Dan Gronkowski (Denver Broncos)
Gronkowski, one of three tight end/fullback brothers currently in the NFL (Rob on New England and Chris on Dallas), is not an explosive receiving target but is a very solid blocker, which is why he is on the Broncos roster and why he will probably make the team again this year.
Travis Baltz (Indianapolis Colts)
Baltz, a rookie punter, probably won't make the Colts roster this year because they already have Pat McAfee, a West Virginia alum. This fact still doesn't take away the fact that Baltz is a good punter and will probably be signed by another team for this season.
Adrian Moten (Indianapolis Colts)
Last season for the Terps, Moten was an absolute monster at linebacker alongside fellow graduate Alex Wujciak. Moten's true athleticism was displayed in a game against Navy last season when Moten hurdled the offensive line and strip-sacked Navy quarterback Ricky Dobbs and the Terps recovered the fumble.
That play was on Maryland's 4-yard line, so it's safe to say that it was touchdown-saving. The Colts' beleaguered defense could use that sort of player so Moten has a good chance of making the 53-man roster of Indianapolis.
Will Yeatman (New England Patriots)
This former lacrosse team captain at Maryland was also very good at tight end in football during his collegiate career, which he parlayed into a contract with one of the NFL's most prestigious teams, the Patriots, during this offseason.

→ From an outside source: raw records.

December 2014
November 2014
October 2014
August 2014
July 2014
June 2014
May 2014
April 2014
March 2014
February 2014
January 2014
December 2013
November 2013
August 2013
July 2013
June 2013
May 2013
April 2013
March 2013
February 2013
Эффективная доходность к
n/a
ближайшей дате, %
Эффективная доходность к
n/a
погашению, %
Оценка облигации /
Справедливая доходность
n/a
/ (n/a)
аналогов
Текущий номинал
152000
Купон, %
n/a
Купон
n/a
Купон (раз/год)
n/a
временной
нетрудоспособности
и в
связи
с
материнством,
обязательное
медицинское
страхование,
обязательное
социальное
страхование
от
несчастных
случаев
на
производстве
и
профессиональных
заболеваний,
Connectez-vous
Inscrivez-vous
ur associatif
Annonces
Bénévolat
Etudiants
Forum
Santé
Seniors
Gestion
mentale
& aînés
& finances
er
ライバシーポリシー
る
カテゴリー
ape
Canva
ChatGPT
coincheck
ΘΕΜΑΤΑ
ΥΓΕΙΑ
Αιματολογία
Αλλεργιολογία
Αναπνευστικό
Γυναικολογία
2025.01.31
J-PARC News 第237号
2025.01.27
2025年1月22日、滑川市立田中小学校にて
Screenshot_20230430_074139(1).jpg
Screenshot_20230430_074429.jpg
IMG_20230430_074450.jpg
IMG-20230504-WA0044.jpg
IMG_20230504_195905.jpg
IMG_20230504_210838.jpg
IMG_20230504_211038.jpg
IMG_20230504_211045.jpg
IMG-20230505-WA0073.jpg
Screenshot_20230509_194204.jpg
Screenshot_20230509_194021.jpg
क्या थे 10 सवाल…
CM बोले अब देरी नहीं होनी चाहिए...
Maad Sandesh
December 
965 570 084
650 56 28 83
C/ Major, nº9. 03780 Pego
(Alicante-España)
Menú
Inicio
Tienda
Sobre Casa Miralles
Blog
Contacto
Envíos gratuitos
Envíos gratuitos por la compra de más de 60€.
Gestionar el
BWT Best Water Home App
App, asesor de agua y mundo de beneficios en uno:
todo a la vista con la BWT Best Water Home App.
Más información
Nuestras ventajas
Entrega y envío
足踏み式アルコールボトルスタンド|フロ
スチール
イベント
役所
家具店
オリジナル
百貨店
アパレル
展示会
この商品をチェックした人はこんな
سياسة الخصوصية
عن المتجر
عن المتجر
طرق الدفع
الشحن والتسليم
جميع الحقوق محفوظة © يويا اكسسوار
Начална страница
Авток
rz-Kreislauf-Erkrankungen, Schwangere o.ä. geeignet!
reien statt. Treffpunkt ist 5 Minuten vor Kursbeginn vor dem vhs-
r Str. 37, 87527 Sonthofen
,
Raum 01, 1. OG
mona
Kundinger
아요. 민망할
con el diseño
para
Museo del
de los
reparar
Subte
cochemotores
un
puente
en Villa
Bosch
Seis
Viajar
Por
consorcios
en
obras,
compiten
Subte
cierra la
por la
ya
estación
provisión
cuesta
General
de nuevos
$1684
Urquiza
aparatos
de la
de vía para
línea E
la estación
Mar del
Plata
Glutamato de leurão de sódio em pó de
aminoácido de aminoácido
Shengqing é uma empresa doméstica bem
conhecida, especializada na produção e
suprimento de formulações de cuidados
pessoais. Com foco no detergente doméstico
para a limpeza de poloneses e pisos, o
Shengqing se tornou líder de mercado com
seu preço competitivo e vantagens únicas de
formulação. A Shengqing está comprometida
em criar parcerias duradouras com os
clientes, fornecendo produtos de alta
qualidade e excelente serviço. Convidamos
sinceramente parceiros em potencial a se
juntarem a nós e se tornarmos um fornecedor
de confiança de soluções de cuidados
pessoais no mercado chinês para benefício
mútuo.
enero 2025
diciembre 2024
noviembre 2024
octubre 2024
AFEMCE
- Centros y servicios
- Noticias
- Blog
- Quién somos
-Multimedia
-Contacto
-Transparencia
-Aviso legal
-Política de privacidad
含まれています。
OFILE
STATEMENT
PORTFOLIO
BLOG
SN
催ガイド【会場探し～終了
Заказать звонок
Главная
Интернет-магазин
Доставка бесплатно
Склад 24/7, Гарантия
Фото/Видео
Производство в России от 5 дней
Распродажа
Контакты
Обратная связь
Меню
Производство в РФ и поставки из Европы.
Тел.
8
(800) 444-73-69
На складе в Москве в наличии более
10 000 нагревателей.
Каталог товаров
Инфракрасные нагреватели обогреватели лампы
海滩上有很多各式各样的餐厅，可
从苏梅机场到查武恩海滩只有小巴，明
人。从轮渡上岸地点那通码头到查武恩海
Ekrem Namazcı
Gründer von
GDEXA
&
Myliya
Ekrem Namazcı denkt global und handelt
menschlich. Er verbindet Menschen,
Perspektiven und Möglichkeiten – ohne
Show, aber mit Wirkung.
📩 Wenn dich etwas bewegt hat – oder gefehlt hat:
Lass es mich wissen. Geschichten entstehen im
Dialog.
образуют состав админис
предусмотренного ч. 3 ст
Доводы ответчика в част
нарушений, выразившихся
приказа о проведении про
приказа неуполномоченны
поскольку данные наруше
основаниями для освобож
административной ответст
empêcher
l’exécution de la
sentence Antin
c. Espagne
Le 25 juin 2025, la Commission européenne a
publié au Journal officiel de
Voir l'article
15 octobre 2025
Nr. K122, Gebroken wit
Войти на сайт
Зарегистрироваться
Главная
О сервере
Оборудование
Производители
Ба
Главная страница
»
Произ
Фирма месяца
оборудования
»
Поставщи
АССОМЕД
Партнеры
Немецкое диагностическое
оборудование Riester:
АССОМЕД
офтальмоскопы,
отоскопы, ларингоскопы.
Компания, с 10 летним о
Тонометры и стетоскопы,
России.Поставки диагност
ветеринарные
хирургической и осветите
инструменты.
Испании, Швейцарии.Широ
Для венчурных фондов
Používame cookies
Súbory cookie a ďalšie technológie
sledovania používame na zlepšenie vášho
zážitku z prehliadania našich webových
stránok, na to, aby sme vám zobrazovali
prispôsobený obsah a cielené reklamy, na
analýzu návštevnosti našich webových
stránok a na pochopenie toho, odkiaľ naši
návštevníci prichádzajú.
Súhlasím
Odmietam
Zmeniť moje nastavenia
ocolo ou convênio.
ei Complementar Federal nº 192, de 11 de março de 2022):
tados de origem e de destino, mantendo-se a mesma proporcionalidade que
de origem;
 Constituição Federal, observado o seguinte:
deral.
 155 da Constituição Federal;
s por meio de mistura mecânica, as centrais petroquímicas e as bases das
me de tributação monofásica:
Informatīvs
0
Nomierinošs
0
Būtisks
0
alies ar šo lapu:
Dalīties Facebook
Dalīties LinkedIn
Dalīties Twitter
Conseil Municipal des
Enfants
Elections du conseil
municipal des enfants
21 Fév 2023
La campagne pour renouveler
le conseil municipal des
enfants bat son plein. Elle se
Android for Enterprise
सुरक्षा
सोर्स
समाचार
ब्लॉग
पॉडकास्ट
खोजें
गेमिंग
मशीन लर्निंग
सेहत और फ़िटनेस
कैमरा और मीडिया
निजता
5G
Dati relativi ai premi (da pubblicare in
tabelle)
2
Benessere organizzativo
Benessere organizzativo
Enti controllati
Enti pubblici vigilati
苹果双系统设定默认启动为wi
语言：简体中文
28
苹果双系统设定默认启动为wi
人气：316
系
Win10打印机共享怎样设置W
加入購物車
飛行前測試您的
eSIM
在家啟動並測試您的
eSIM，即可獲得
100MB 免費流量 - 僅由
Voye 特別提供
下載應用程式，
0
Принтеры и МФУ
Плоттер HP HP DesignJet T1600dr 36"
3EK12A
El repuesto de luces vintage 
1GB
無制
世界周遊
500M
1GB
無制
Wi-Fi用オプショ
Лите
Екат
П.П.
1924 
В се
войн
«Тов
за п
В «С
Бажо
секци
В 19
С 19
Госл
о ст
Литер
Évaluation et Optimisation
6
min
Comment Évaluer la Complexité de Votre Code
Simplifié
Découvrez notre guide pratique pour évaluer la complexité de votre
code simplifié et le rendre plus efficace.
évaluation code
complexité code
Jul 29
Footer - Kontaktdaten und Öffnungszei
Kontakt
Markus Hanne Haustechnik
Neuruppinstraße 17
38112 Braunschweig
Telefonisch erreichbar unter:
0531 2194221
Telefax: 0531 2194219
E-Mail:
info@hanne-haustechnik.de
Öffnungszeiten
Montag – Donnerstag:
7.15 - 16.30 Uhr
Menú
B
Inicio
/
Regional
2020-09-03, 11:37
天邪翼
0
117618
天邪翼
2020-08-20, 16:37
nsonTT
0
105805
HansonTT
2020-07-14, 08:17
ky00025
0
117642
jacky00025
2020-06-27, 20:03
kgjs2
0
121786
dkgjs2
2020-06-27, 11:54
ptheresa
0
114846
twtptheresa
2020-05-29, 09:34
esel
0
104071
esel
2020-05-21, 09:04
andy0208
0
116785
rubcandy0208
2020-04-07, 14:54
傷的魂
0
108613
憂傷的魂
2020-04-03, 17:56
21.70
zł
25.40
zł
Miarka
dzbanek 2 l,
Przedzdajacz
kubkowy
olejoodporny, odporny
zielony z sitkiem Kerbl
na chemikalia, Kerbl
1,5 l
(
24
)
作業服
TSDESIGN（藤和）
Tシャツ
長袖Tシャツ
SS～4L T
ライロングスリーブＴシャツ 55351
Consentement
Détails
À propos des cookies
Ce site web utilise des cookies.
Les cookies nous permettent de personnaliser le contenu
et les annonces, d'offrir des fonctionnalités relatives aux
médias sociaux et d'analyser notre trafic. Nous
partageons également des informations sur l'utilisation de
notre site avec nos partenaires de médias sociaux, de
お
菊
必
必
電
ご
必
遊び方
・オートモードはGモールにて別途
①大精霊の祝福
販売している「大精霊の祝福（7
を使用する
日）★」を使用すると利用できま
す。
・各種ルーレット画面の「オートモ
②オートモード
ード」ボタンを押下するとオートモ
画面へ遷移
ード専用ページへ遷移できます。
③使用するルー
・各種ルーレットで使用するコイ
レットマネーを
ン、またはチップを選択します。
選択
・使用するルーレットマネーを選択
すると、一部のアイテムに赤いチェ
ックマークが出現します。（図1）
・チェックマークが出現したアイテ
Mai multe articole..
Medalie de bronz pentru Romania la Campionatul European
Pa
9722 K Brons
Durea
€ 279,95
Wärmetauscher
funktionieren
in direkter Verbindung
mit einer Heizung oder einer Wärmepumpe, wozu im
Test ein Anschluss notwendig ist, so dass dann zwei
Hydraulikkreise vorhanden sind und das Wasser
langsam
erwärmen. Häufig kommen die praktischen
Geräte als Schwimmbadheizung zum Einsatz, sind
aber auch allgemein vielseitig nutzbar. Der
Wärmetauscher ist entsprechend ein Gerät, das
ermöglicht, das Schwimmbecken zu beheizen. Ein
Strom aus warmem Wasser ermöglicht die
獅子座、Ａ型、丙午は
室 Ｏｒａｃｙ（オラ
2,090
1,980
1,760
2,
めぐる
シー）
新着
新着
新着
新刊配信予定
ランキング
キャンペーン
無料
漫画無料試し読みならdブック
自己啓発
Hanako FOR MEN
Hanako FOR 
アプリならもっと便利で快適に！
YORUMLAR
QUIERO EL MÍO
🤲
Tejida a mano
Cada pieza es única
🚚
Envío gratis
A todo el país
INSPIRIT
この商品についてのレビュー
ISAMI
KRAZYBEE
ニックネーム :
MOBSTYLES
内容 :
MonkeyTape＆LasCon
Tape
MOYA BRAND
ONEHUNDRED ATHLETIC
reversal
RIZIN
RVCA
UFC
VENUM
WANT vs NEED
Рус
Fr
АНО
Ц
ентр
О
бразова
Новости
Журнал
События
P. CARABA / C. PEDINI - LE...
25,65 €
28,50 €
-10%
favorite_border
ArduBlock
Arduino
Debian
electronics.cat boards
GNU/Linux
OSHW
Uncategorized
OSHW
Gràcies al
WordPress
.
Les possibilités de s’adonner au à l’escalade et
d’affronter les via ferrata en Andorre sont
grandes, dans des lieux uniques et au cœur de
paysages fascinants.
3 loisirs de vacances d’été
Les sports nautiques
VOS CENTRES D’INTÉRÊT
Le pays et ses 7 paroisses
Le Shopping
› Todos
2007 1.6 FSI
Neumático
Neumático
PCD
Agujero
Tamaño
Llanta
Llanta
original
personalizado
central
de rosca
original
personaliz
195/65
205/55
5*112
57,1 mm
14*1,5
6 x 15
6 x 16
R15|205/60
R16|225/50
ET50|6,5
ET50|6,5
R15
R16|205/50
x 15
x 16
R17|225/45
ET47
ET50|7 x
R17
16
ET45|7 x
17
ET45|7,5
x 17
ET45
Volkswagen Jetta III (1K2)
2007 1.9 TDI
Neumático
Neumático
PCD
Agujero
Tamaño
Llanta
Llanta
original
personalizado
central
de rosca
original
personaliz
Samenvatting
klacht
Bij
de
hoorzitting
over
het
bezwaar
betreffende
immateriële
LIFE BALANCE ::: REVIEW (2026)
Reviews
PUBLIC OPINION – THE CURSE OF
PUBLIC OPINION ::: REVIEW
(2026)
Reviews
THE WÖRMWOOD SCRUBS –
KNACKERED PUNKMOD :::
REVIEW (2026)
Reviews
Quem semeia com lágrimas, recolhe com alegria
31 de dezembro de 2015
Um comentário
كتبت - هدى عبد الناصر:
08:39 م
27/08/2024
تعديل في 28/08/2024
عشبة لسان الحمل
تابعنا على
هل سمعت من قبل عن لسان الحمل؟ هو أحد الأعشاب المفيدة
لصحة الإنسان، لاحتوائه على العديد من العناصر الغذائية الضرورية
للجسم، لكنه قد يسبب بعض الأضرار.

Yeatman is a couple of strings down on the New England depth chart, so it's a long shot he will make the Patriots. But he is athletic enough to be a difference-maker in the NFL, so another team might pick him up.
Da'Rel Scott (New York Giants)
Scott, a seventh-round draft pick of the G-Men in 2011, was very productive at Maryland but had some trouble staying on the field. He was injured multiple times during his collegiate career but when he was on the field, he was a big, fast running back that was hard to tackle in the open field.
He did everything at Maryland, like catching passes, going off tackle for a long run, inside the tackles for a short goal-line gain and he even threw some passes. He's an all-around running back who should find a role even on the running back-heavy Giants.
Bruce Campbell (Oakland Raiders)
Even though he is only projected to be the Raiders' third-string right guard this season, he still has a lot of upside, which the Raiders obviously agree with after drafting him in the fourth round in the 2010 NFL draft.
He also played defensive end in high school, which shows that Campbell also has the explosive speed and quickness needed to be an effective defensive end. This athleticism also helps Campbell stick with pass-rushers on the D-line.
Kevin Barnes (Washington Redskins)
Barnes, a 2009 third-round draft pick for the Redskins, is an extremely athletic and smart cornerback and will most likely make the Washington 53-man roster. He hasn't had much NFL playing time, but when he has played he has impressed greatly.
He has an uncanny knack for being in the right place at the right time in order to intercept the opposing quarterback. The Redskins have one of the most porous defenses in the NFL right now, so someone as talented as Barnes definitely deserves to be on the roster to help the team out with that.